In chapter $11$ section $5$ titled "the last entry" the authors state that the number of solutions to the congruence $x^2+y^2+x^2y^2 \equiv 1 \mod p$ is $p+1-2a$, where $p=a^2+b^2$ and $a+bi \equiv 1 \mod 2+2i.$
To prove this, they state another theorem:
Consider the curve $C$ given by $x^2t^2+y^2t^2+x^2y^2-t^4$ over $F_p$ where $p \equiv 1 \mod 4$. Write $p=a^2+b^2$ with $a$ odd and $b$ even. if $4\mid b$, choose $a\equiv 1\mod 4$; if $4\not\mid b$, choose $a\equiv -1\mod 4$. Then the number of points on $C$ in $P^2$ ($Fp$) is $p-1-2a.$
How does this second theorem relate to the first statement? It seems it's to prove the first one but I don't see how exactly. For instance, I don't see how the variable $t$ comes into play.

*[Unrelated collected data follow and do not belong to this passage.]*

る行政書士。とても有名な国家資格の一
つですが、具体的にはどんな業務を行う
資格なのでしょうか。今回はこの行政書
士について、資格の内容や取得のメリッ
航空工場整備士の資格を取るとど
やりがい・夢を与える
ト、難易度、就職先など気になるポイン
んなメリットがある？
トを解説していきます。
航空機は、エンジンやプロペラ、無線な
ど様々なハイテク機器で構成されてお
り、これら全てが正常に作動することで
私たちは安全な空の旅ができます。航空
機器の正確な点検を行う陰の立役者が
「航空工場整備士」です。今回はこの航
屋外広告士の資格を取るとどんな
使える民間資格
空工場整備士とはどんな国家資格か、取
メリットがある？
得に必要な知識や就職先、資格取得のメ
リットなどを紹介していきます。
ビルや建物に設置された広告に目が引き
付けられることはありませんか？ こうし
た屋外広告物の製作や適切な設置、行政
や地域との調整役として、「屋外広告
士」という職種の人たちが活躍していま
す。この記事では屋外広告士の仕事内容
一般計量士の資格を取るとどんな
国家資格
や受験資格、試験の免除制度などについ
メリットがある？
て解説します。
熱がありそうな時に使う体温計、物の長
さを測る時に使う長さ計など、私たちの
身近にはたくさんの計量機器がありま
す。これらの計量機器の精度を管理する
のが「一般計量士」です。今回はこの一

A point $[x,y,t]$ on $C$ in $\mathbb{P}^2$ with $t \neq 0$ corresponds bijectively to a solution $(x/t, y/t)$ to the given (dehomogenized) equation. There are 2 points on $C$ in $\mathbb{P}^2$ when $t = 0$. This explains the difference of 2 in the point count of OP's question and the quoted theorem.
It does seem that OP may have a typo, where OP's question should have $p -1 - 2a$ points, and the quoted theorem should have $p+1-2a$ points.